Chemist-aligned retrosynthesis by ensembling diverse inductive bias models

Published: 24 Sept 2025, Last Modified: 15 Oct 2025NeurIPS2025-AI4Science OralEveryoneRevisionsBibTeXCC BY 4.0
Track: Track 1: Original Research/Position/Education/Attention Track
Keywords: chemistry, retrosynthesis, reaction prediction, ensemble, transformer, graph neural network
TL;DR: We propose a retrosynthesis model ensembling two components with diverse biases, and show it performs very well
Abstract: Chemical synthesis remains a critical bottleneck in the discovery and manufacture of functional small molecules. AI-based synthesis planning models could be a potential remedy to find effective syntheses, and have made progress in recent years. However, they still struggle with less frequent, yet critical reactions for synthetic strategy, as well as hallucinated, incorrect predictions.

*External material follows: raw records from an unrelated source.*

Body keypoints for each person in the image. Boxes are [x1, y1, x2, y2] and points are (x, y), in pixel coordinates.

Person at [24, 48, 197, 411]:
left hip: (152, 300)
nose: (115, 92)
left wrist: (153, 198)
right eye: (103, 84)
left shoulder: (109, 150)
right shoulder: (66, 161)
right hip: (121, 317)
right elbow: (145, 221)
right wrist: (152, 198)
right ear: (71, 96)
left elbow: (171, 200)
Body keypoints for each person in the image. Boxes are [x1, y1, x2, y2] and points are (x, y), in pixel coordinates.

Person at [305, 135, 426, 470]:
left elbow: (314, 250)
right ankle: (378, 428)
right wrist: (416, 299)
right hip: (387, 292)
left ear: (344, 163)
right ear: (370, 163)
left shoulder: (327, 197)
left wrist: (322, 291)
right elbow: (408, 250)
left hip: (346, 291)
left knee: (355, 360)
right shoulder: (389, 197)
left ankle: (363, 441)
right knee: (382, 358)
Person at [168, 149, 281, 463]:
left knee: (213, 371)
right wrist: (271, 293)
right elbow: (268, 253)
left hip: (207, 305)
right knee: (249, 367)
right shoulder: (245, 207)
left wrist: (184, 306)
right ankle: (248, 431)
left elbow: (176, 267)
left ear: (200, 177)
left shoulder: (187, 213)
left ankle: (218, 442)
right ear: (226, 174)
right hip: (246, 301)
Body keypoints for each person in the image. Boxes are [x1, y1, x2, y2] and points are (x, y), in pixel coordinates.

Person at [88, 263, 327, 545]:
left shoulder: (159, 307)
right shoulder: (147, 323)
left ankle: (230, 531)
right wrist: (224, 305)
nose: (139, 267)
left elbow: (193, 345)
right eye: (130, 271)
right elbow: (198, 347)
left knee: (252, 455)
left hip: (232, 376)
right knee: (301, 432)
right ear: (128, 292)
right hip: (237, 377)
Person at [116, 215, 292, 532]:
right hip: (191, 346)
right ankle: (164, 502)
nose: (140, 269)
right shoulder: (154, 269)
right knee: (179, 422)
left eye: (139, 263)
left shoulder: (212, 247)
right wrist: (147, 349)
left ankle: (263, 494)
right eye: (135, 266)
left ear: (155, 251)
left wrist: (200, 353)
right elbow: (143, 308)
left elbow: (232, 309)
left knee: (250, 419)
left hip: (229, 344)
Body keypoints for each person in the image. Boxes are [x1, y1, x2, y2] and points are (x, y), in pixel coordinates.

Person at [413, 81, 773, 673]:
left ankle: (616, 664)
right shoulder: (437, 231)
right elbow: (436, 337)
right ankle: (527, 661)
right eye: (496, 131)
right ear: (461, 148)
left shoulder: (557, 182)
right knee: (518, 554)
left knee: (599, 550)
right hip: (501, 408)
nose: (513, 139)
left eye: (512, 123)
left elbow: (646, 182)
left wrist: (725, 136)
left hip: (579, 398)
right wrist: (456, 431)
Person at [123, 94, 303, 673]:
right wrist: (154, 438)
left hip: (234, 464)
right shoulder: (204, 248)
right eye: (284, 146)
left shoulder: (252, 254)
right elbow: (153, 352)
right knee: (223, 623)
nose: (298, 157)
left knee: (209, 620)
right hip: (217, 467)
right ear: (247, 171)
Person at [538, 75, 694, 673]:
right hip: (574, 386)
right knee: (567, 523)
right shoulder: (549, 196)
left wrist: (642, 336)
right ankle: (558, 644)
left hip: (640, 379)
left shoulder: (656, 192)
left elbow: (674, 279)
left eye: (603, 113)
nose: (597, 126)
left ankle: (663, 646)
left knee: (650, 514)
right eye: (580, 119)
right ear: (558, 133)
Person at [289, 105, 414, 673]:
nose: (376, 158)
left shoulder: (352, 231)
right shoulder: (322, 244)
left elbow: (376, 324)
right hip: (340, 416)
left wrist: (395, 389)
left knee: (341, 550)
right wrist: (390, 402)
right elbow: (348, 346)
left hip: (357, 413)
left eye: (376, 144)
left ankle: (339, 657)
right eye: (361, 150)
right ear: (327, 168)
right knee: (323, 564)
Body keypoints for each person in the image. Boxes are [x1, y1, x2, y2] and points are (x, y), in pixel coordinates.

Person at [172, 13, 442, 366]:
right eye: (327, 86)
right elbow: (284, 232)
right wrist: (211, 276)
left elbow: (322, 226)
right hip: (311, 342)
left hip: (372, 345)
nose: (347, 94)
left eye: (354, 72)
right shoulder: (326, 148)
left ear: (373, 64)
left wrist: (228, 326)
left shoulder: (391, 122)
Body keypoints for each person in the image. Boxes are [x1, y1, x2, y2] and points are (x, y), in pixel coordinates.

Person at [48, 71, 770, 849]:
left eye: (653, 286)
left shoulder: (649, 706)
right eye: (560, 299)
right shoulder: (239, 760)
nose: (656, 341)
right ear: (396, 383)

This hampers multi-step search algorithms that rely on models, and leads to misalignment with chemists' expectations. Here we propose RetroChimera: a frontier retrosynthesis model, built upon two newly developed components with complementary inductive biases, which we fuse together using a new framework for integrating predictions from multiple sources via a learning-based ensembling strategy. Through experiments across several orders of magnitude in data scale and splitting strategy, we show RetroChimera outperforms all major models by a large margin, demonstrating robustness outside the training data, as well as for the first time the ability to learn from even a very small number of examples per reaction class. Moreover, industrial organic chemists prefer predictions from RetroChimera over the reactions it was trained on in terms of quality, revealing high levels of alignment. With the new dimensions that our model unlocks, we anticipate further acceleration towards full lab-in-the-loop automation of synthesis planning and execution.